*YOUR ASSIGNMENT*
Arrange everything from the line that contains "## 開始使用 [在 Excel 中進行分析" down to the line that contains "您可以儲存此 Power BI" as a Markdown table with the columns Row and Line, numbering each line and omitting blank lines.
RECORDS PROVIDED section start
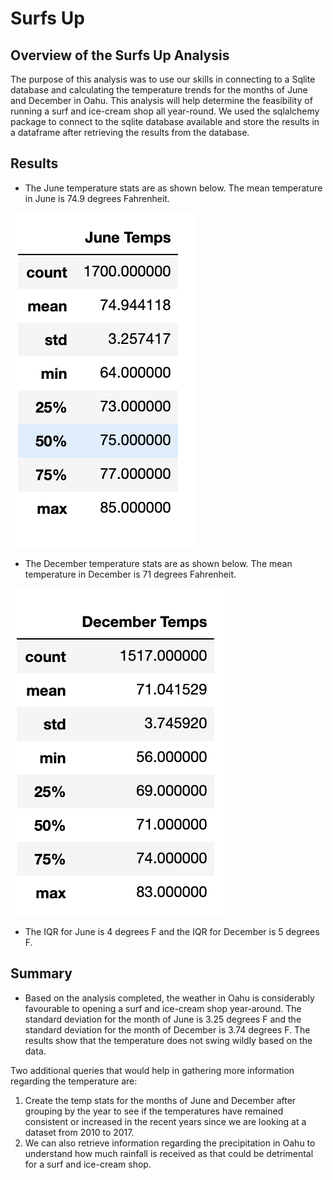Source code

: # Surfs Up 

## Overview of the Surfs Up Analysis
The purpose of this analysis was to use our skills in connecting to a Sqlite database and calculating the temperature trends for the months of June and December in Oahu. This analysis will help determine the feasibility of running a surf and ice-cream shop all year-round. We used the sqlalchemy package to connect to the sqlite database available and store the results in a dataframe after retrieving the results from the database.

## Results

* The June temperature stats are as shown below. The mean temperature in June is 74.9 degrees Fahrenheit. 

![June_Stats](https://github.com/dkatragadda/surfs_up/blob/main/Resources/June_Temp_Stats.png)

* The December temperature stats are as shown below. The mean temperature in December is 71 degrees Fahrenheit.

![Dec_Stats](https://github.com/dkatragadda/surfs_up/blob/main/Resources/Dec_Temp_Stats.png)

* The IQR for June is 4 degrees F and the IQR for December is 5 degrees F. 


## Summary

* Based on the analysis completed, the weather in Oahu is considerably favourable to opening a surf and ice-cream shop year-around. The standard deviation for the month of June is 3.25 degrees F and the standard deviation for the month of December is 3.74 degrees F. The results show that the temperature does not swing wildly based on the data.   


Two additional queries that would help in gathering more information regarding the temperature are:
1. Create the temp stats for the months of June and December after grouping by the year to see if the temperatures have remained consistent or increased in the recent years since we are looking at a dataset from 2010 to 2017. 
2. We can also retrieve information regarding the precipitation in Oahu to understand how much rainfall is received as that could be detrimental for a surf and ice-cream shop. 
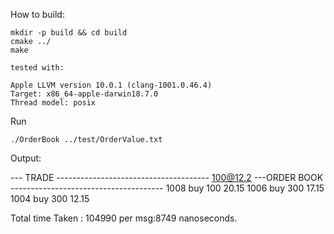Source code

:How to build:

    mkdir -p build && cd build
    cmake ../
    make

    tested with:

    Apple LLVM version 10.0.1 (clang-1001.0.46.4)
    Target: x86_64-apple-darwin18.7.0
    Thread model: posix


Run

    ./OrderBook ../test/OrderValue.txt


Output:

--- TRADE --------------------------------------
100@12.2
---ORDER BOOK --------------------------------------
1008 buy 100 20.15
1006 buy 300 17.15
1004 buy 300 12.15

Total time Taken : 104990 per msg:8749 nanoseconds.


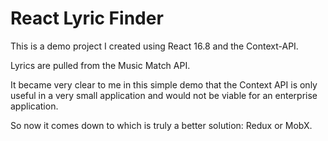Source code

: # React Lyric Finder

This is a demo project I created using React 16.8 and the Context-API.

Lyrics are pulled from the Music Match API.

It became very clear to me in this simple demo that the Context API is only useful in a very small
application and would not be viable for an enterprise application.

So now it comes down to which is truly a better solution: Redux or MobX.
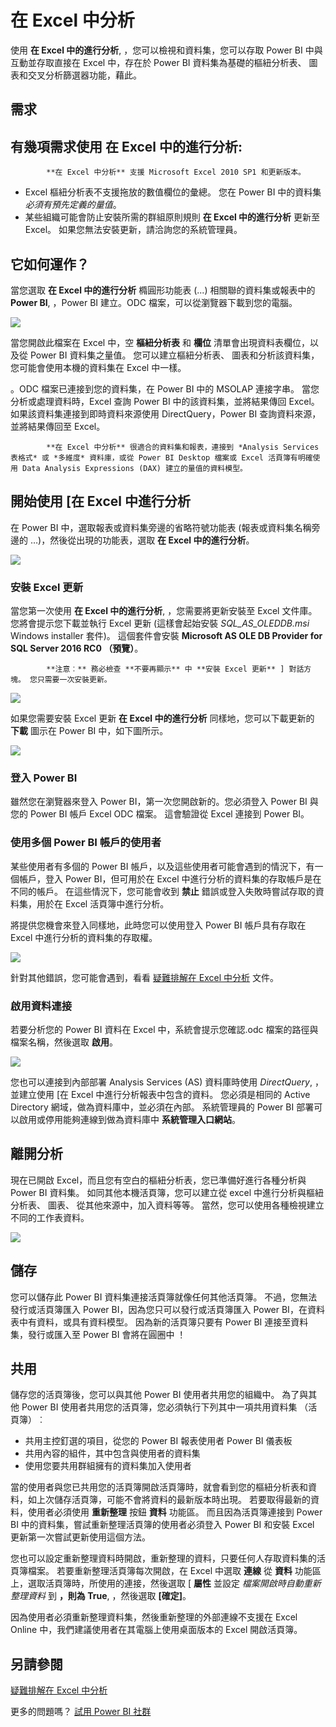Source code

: <properties
   pageTitle="在 Excel 中分析"
   description="深入了解如何分析 Power BI 資料集在 Excel 中"
   services="powerbi"
   documentationCenter=""
   authors="davidiseminger"
   manager="mblythe"
   backup=""
   editor=""
   tags=""
   qualityFocus="complete"
   qualityDate=""/>

<tags
   ms.service="powerbi"
   ms.devlang="NA"
   ms.topic="article"
   ms.tgt_pltfrm="NA"
   ms.workload="powerbi"
   ms.date="09/27/2016"
   ms.author="davidi"/>

# 在 Excel 中分析
使用 **在 Excel 中的進行分析**, ，您可以檢視和資料集，您可以存取 Power BI 中與互動並存取直接在 Excel 中，存在於 Power BI 資料集為基礎的樞紐分析表、 圖表和交叉分析篩選器功能，藉此。

## 需求
有幾項需求使用 **在 Excel 中的進行分析**:
- 
            **在 Excel 中分析** 支援 Microsoft Excel 2010 SP1 和更新版本。
- Excel 樞紐分析表不支援拖放的數值欄位的彙總。 您在 Power BI 中的資料集 *必須有預先定義的量值*。
- 某些組織可能會防止安裝所需的群組原則規則 **在 Excel 中的進行分析** 更新至 Excel。 如果您無法安裝更新，請洽詢您的系統管理員。

## 它如何運作？
當您選取 **在 Excel 中的進行分析** 橢圓形功能表 (...) 相關聯的資料集或報表中的 **Power BI**, ，Power BI 建立。ODC 檔案，可以從瀏覽器下載到您的電腦。

![](media/powerbi-service-analyze-in-excel/pbi_anlz_excel_menu.png)

當您開啟此檔案在 Excel 中，空 **樞紐分析表** 和 **欄位** 清單會出現資料表欄位，以及從 Power BI 資料集之量值。 您可以建立樞紐分析表、 圖表和分析該資料集，您可能會使用本機的資料集在 Excel 中一樣。

。ODC 檔案已連接到您的資料集，在 Power BI 中的 MSOLAP 連接字串。 當您分析或處理資料時，Excel 查詢 Power BI 中的該資料集，並將結果傳回 Excel。 如果該資料集連接到即時資料來源使用 DirectQuery，Power BI 查詢資料來源，並將結果傳回至 Excel。


            **在 Excel 中分析** 很適合的資料集和報表，連接到 *Analysis Services 表格式* 或 *多維度* 資料庫，或從 Power BI Desktop 檔案或 Excel 活頁簿有明確使用 Data Analysis Expressions (DAX) 建立的量值的資料模型。

## 開始使用 [在 Excel 中進行分析

在 Power BI 中，選取報表或資料集旁邊的省略符號功能表 (報表或資料集名稱旁邊的 …)，然後從出現的功能表，選取 **在 Excel 中的進行分析**。

![](media/powerbi-service-analyze-in-excel/pbi_anlz_excel_menu.png)


### 安裝 Excel 更新
當您第一次使用 **在 Excel 中的進行分析**, ，您需要將更新安裝至 Excel 文件庫。 您將會提示您下載並執行 Excel 更新 (這樣會起始安裝 *SQL_AS_OLEDDB.msi* Windows installer 套件)。 這個套件會安裝 **Microsoft AS OLE DB Provider for SQL Server 2016 RC0 （預覽）**。

> 
            **注意︰** 務必檢查 **不要再顯示** 中 **安裝 Excel 更新** ] 對話方塊。 您只需要一次安裝更新。

![](media/powerbi-service-analyze-in-excel/pbi_anlz_excel_dontshow.png)

如果您需要安裝 Excel 更新 **在 Excel 中的進行分析** 同樣地，您可以下載更新的 **下載** 圖示在 Power BI 中，如下圖所示。

![](media/powerbi-service-analyze-in-excel/pbi_anlz_excel_download_again.png)

### 登入 Power BI
雖然您在瀏覽器來登入 Power BI，第一次您開啟新的。您必須登入 Power BI 與您的 Power BI 帳戶 Excel ODC 檔案。 這會驗證從 Excel 連接到 Power BI。

### 使用多個 Power BI 帳戶的使用者
某些使用者有多個的 Power BI 帳戶，以及這些使用者可能會遇到的情況下，有一個帳戶，登入 Power BI，但可用於在 Excel 中進行分析的資料集的存取帳戶是在不同的帳戶。 在這些情況下，您可能會收到 **禁止** 錯誤或登入失敗時嘗試存取的資料集，用於在 Excel 活頁簿中進行分析。

將提供您機會來登入同樣地，此時您可以使用登入 Power BI 帳戶具有存取在 Excel 中進行分析的資料集的存取權。

![](media/powerbi-service-analyze-in-excel/pbi_anlz_excel_AADlogin.png)

針對其他錯誤，您可能會遇到，看看 [疑難排解在 Excel 中分析](powerbi-desktop-troubleshooting-analyze-in-excel.md) 文件。

### 啟用資料連接
若要分析您的 Power BI 資料在 Excel 中，系統會提示您確認.odc 檔案的路徑與檔案名稱，然後選取 **啟用**。

![](media/powerbi-service-analyze-in-excel/pbi_anlz_excel_enable.png)

您也可以連接到內部部署 Analysis Services (AS) 資料庫時使用 *DirectQuery*, ，並建立使用 [在 Excel 中進行分析報表中包含的資料。 您必須是相同的 Active Directory 網域，做為資料庫中，並必須在內部。 系統管理員的 Power BI 部署可以啟用或停用能夠連線到做為資料庫中 **系統管理入口網站**。

## 離開分析
現在已開啟 Excel，而且您有空白的樞紐分析表，您已準備好進行各種分析與 Power BI 資料集。 如同其他本機活頁簿，您可以建立從 excel 中進行分析與樞紐分析表、 圖表、 從其他來源中，加入資料等等。 當然，您可以使用各種檢視建立不同的工作表資料。

![](media/powerbi-service-analyze-in-excel/pbi_anlz_excel_chart.png)

## 儲存
您可以儲存此 Power BI 資料集連接活頁簿就像任何其他活頁簿。 不過，您無法發行或活頁簿匯入 Power BI，因為您只可以發行或活頁簿匯入 Power BI，在資料表中有資料，或具有資料模型。 因為新的活頁簿只要有 Power BI 連接至資料集，發行或匯入至 Power BI 會將在圓圈中 ！

## 共用
儲存您的活頁簿後，您可以與其他 Power BI 使用者共用您的組織中。 為了與其他 Power BI 使用者共用您的活頁簿，您必須執行下列其中一項共用資料集 （活頁簿）︰

-   共用主控釘選的項目，從您的 Power BI 報表使用者 Power BI 儀表板
-   共用內容的組件，其中包含與使用者的資料集
-   使用您要共用群組擁有的資料集加入使用者

當的使用者與您已共用您的活頁簿開啟活頁簿時，就會看到您的樞紐分析表和資料，如上次儲存活頁簿，可能不會將資料的最新版本時出現。 若要取得最新的資料，使用者必須使用 **重新整理** 按鈕 **資料** 功能區。 而且因為活頁簿連接到 Power BI 中的資料集，嘗試重新整理活頁簿的使用者必須登入 Power BI 和安裝 Excel 更新第一次嘗試更新使用這個方法。

您也可以設定重新整理資料時開啟，重新整理的資料，只要任何人存取資料集的活頁簿檔案。 若要重新整理活頁簿每次開啟，在 Excel 中選取 **連線** 從 **資料** 功能區上，選取活頁簿時，所使用的連接，然後選取 [ **屬性** 並設定 *檔案開啟時自動重新整理資料* 到 **，則為 True**, ，然後選取 **[確定]**。

因為使用者必須重新整理資料集，然後重新整理的外部連線不支援在 Excel Online 中，我們建議使用者在其電腦上使用桌面版本的 Excel 開啟活頁簿。

## 另請參閱  

[疑難排解在 Excel 中分析](powerbi-desktop-troubleshooting-analyze-in-excel.md)

更多的問題嗎？ [試用 Power BI 社群](http://community.powerbi.com/)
RECORDS PROVIDED section end
*FINISHED TASK*
| Row | Line |
|---|---|
| 1 | ## 開始使用 [在 Excel 中進行分析 |
| 2 | 在 Power BI 中，選取報表或資料集旁邊的省略符號功能表 (報表或資料集名稱旁邊的 …)，然後從出現的功能表，選取 **在 Excel 中的進行分析**。 |
| 3 | ![](media/powerbi-service-analyze-in-excel/pbi_anlz_excel_menu.png) |
| 4 | ### 安裝 Excel 更新 |
| 5 | 當您第一次使用 **在 Excel 中的進行分析**, ，您需要將更新安裝至 Excel 文件庫。 您將會提示您下載並執行 Excel 更新 (這樣會起始安裝 *SQL_AS_OLEDDB.msi* Windows installer 套件)。 這個套件會安裝 **Microsoft AS OLE DB Provider for SQL Server 2016 RC0 （預覽）**。 |
| 6 | >  |
| 7 |             **注意︰** 務必檢查 **不要再顯示** 中 **安裝 Excel 更新** ] 對話方塊。 您只需要一次安裝更新。 |
| 8 | ![](media/powerbi-service-analyze-in-excel/pbi_anlz_excel_dontshow.png) |
| 9 | 如果您需要安裝 Excel 更新 **在 Excel 中的進行分析** 同樣地，您可以下載更新的 **下載** 圖示在 Power BI 中，如下圖所示。 |
| 10 | ![](media/powerbi-service-analyze-in-excel/pbi_anlz_excel_download_again.png) |
| 11 | ### 登入 Power BI |
| 12 | 雖然您在瀏覽器來登入 Power BI，第一次您開啟新的。您必須登入 Power BI 與您的 Power BI 帳戶 Excel ODC 檔案。 這會驗證從 Excel 連接到 Power BI。 |
| 13 | ### 使用多個 Power BI 帳戶的使用者 |
| 14 | 某些使用者有多個的 Power BI 帳戶，以及這些使用者可能會遇到的情況下，有一個帳戶，登入 Power BI，但可用於在 Excel 中進行分析的資料集的存取帳戶是在不同的帳戶。 在這些情況下，您可能會收到 **禁止** 錯誤或登入失敗時嘗試存取的資料集，用於在 Excel 活頁簿中進行分析。 |
| 15 | 將提供您機會來登入同樣地，此時您可以使用登入 Power BI 帳戶具有存取在 Excel 中進行分析的資料集的存取權。 |
| 16 | ![](media/powerbi-service-analyze-in-excel/pbi_anlz_excel_AADlogin.png) |
| 17 | 針對其他錯誤，您可能會遇到，看看 [疑難排解在 Excel 中分析](powerbi-desktop-troubleshooting-analyze-in-excel.md) 文件。 |
| 18 | ### 啟用資料連接 |
| 19 | 若要分析您的 Power BI 資料在 Excel 中，系統會提示您確認.odc 檔案的路徑與檔案名稱，然後選取 **啟用**。 |
| 20 | ![](media/powerbi-service-analyze-in-excel/pbi_anlz_excel_enable.png) |
| 21 | 您也可以連接到內部部署 Analysis Services (AS) 資料庫時使用 *DirectQuery*, ，並建立使用 [在 Excel 中進行分析報表中包含的資料。 您必須是相同的 Active Directory 網域，做為資料庫中，並必須在內部。 系統管理員的 Power BI 部署可以啟用或停用能夠連線到做為資料庫中 **系統管理入口網站**。 |
| 22 | ## 離開分析 |
| 23 | 現在已開啟 Excel，而且您有空白的樞紐分析表，您已準備好進行各種分析與 Power BI 資料集。 如同其他本機活頁簿，您可以建立從 excel 中進行分析與樞紐分析表、 圖表、 從其他來源中，加入資料等等。 當然，您可以使用各種檢視建立不同的工作表資料。 |
| 24 | ![](media/powerbi-service-analyze-in-excel/pbi_anlz_excel_chart.png) |
| 25 | ## 儲存 |
| 26 | 您可以儲存此 Power BI 資料集連接活頁簿就像任何其他活頁簿。 不過，您無法發行或活頁簿匯入 Power BI，因為您只可以發行或活頁簿匯入 Power BI，在資料表中有資料，或具有資料模型。 因為新的活頁簿只要有 Power BI 連接至資料集，發行或匯入至 Power BI 會將在圓圈中 ！ |